Finding the Right Match
A new strategy aligns security needs with existing technologies.
When the Global Security Directorate's (GSD's) predecessor organization was created, ORNL envisioned a tremendous untapped potential for matching the laboratory's diverse research portfolio with an equally diverse variety of needs from organizations in the national and homeland security arenas. Aware that numerous private-sector companies were adept at matching agency requirements and research capabilities, the laboratory saw a similar opportunity. The decision to pursue this opportunity eventually brought Randy Davis to the lab, tasked with the goal of using his background in privatesector program development to create a comparable system for connecting needs and capabilities in GSD. Nearly a decade later, ORNL's work for sponsors in the national and homeland security community has grown to more than $400 million, establishing GSD as a major component of ORNL's portfolio.
Unlike other research directorates, ORNL's Global Security organization does not directly employ scientists or engineers. Rather, the directorate focuses on facilitating laboratory research projects by functioning as the interface between sponsors and researchers.
"We do what I call mining and matching," Davis says. "First, we mine specific and often highly technical needs from our sponsors in the national or homeland security community. We then bring their 'lab-hard' requirements—research problems that only a national research facility could address—back to the lab and determine whether pursuing a given project at ORNL is mutually beneficial. The decision involves determining whether the project would fit the laboratory's agenda and would be something the laboratory can and wants to do." When a match emerges, GSD works in cooperation with the laboratory's diverse research community to structure an agreement with the sponsor to conduct the necessary research and development.

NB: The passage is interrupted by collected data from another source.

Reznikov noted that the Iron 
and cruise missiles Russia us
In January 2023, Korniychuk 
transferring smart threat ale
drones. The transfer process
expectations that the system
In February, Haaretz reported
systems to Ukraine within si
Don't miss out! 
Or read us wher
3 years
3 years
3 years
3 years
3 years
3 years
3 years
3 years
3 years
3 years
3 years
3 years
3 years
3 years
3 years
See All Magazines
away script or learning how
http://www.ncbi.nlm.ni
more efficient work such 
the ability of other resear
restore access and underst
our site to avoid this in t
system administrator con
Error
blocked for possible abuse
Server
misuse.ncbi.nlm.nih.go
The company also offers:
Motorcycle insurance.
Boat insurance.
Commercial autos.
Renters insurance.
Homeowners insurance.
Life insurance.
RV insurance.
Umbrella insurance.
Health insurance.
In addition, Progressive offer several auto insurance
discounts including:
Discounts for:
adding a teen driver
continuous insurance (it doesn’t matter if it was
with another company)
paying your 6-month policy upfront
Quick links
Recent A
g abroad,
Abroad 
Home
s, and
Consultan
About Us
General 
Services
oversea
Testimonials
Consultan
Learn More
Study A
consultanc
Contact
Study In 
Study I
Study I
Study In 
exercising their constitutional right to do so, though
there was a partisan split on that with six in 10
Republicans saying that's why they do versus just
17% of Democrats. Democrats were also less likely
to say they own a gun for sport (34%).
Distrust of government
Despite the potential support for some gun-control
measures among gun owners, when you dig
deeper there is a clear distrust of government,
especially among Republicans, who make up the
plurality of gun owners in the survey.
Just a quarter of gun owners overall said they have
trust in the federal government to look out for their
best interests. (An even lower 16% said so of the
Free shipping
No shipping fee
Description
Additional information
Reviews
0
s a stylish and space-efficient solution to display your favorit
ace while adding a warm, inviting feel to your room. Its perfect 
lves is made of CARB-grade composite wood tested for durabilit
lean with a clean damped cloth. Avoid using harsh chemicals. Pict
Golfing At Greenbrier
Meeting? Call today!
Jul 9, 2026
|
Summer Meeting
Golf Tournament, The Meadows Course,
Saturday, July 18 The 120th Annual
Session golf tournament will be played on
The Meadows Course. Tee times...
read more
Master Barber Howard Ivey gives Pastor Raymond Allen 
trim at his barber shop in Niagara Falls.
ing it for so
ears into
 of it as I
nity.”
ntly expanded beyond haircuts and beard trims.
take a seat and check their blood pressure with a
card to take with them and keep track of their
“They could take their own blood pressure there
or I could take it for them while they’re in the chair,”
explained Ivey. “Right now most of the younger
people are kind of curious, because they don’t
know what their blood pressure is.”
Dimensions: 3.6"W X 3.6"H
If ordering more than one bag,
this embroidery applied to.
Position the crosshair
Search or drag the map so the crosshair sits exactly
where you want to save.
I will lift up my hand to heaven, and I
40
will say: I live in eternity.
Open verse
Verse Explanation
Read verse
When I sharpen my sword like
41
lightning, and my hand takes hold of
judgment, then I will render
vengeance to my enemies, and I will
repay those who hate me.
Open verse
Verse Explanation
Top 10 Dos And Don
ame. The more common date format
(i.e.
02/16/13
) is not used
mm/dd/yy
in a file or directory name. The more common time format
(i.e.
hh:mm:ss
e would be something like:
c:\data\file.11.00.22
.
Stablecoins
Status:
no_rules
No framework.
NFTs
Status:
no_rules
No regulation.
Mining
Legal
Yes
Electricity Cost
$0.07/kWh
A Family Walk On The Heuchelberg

ORNL's approach today is responsible for attracting the equivalent of some 500 full-time employees' worth of research activity. Davis reflects on whether the GSD program has influenced the lab's broader agenda. "I don't know if our success is the chicken or the egg," Davis says. "Global security is one of ORNL's major missions, and the laboratory naturally increased its security profile as a result of the expanded efforts to counter global terrorism. However, the success we have enjoyed over the last decade in responding to sponsors' requirements resulted in ORNL becoming a provider of choice for the Department of Homeland Security, the Department of Defense, the intelligence community and international nuclear nonproliferation efforts."
One key to GSD's success has been an ability to work across the laboratory's multiple research groups, identifying areas in which capabilities converge and taking advantage of exceptional scientists in a variety of disciplines. "An example of ORNL's advantage," Davis says, "is the ability to take a world-class computing capability, link it with materials technology and utilize systems engineering in a different part of the lab to develop a solution that solves a complicated problem. Solutions frequently cross two or more research divisions."
A good illustration of this cross-cutting ability is a GSD project designed to develop capabilities that would extend the operational life of the U.S. Marine Corps' Light Armored Vehicle (LAV), an eight-wheeled combat vehicle. A joint effort of research groups within several research divisions at ORNL, the LAV project required researchers to analyze large volumes of data collected from both vehicle service records and sensors located on or around critical vehicle components. Equipped with this data, researchers have been seeking to understand when and precisely why various components fail. Once the failure mechanisms are understood, the research team will attempt to develop the materials, tools, and techniques needed to extend the operational life of the vehicles, as well as reduce repair costs. By servicing expensive components on an as-needed bases, rather that on an arbitrary schedule, the Marine Corps hopes to save money and increase vehicle availability. If successful, Davis believes the project could play a significant role in extending the life of the vehicles to 2025.
ORNL's strategy of matching lab capabilities with the security-related needs of GSD's sponsors provides focus for investing of a portion of the lab's discretionary R&D funds. The investments enable Global Security to anticipate, as well as respond to, a variety of security challenges. The effort to anticipate these challenges includes GSD's four programmatic sectors—Homeland Security, Defense, the intelligence community and nuclear nonproliferation—which are staffed by experienced personnel who have worked in these sectors and are familiar with their unique culture, lexicon and technology challenges. The familiarity provides ORNL with the ability to match the laboratory's research agenda with a range of security needs from a variety of agencies.
As the GSD's programs expand, efforts to align this growth with ORNL's broader research agenda will remain a priority. Davis says GSD staff work closely with the laboratory's research divisions to develop a comprehensive understanding of emerging technologies or strategic goals that might be of interest to potential sponsors. As a result, when research divisions develop new capabilities, GSD can quickly match them to sponsors' needs, avoiding much of the time lag involved in the development and application of new technologies.
At numerous other laboratories, comparable organizations tend to "own" their researchers rather than attempting to coordinate complicated projects across multiple research groups. In contrast, in the GSD model most staff members serve as conduits between project sponsors and multiple ORNL research organizations. Davis acknowledges that this unique organizational structure requires a greater degree of cooperation. "We cannot dictate to other researchers. We have to work as part of a team."
As a result of this arrangement, ORNL's Global Security organization has found a way to accommodate the expectations of both sponsors and the laboratory, developing what has become one of the nation's premier programs of security technologies.